★★

Tippi Hedren was menaced by birds, both she and daughter Melanie Griffith were mauled on- and off-camera by the big-cat menagerie in Roar, and now granddaughter Dakota Johnson’s big-screen foray in the ill-advised taming of creatures sensibly left well alone continues with Fifty Shades Darker. The species on display here is billionairis sadistus Christian Grey (Jamie Dornan), the legalistic control freak who, last time around, spanked poor ingénue Anastasia Steele (Johnson) right out of their one-sided relationship. Now, months later, Ana has picked herself up into a plum position at a publishing house as an editor’s assistant, while Christian is still mooning over his lost sex slave, an emotional state he expresses by buying her new job’s parent company. He’s still the same grim, clenched bully he was in the first installment, but Ana agrees to try again with him -- if he behaves like a normal, “vanilla” boyfriend. You can guess how long that lasts.

To name the sequel Fifty Shades Darker is a misnomer, since its plot is just as light and frothy as any beach-read romance -- the blushing ingénue with just enough sass not to be a pushover, the mysterious and virile stranger who reveals he’s just a tender little boy inside, their rocky romp to matrimony tossed with some tussles in the sheets. It’s a Harlequin paperback with NSFW accessories, and while one or two scenes do generate some tingles, they rarely exceed the level of author E.L. James’ most notoriously overused expletive: “Holy crap!”
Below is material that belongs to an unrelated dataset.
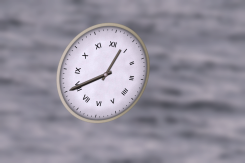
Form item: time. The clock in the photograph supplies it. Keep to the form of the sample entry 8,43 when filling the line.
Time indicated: 12,40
But getting to the meat of the story means squirming through the first 30 minutes, during which Anastasia’s (nonsexual) consent gets trampled on in one scene after another, as if being tenderized for later. A friend hangs huge pictures of her in a gallery show and waves away her discomfort by saying, “If I had asked, you would have been too shy.” Her boss cajoles her into drinks when she’d rather not. Christian transfers a huge sum of money into her private bank account after she rips up a check for the amount, and threatens to heft her over his shoulder while both are standing on a city street if she won’t come back to his apartment at once. Their chaste dates include screaming danger-sign banter from Christian like: “I want what’s mine” and “Calm is not really my forte.” At one point a frustrated Anastasia screams, “This is wrong! It’s all wrong!”; regrettably, she doesn’t get up and leave for a much better kinky movie (like maybe Secretary or Belle de Jour), where she can get what she obviously craves without her choice of master making our collective stomachs crawl.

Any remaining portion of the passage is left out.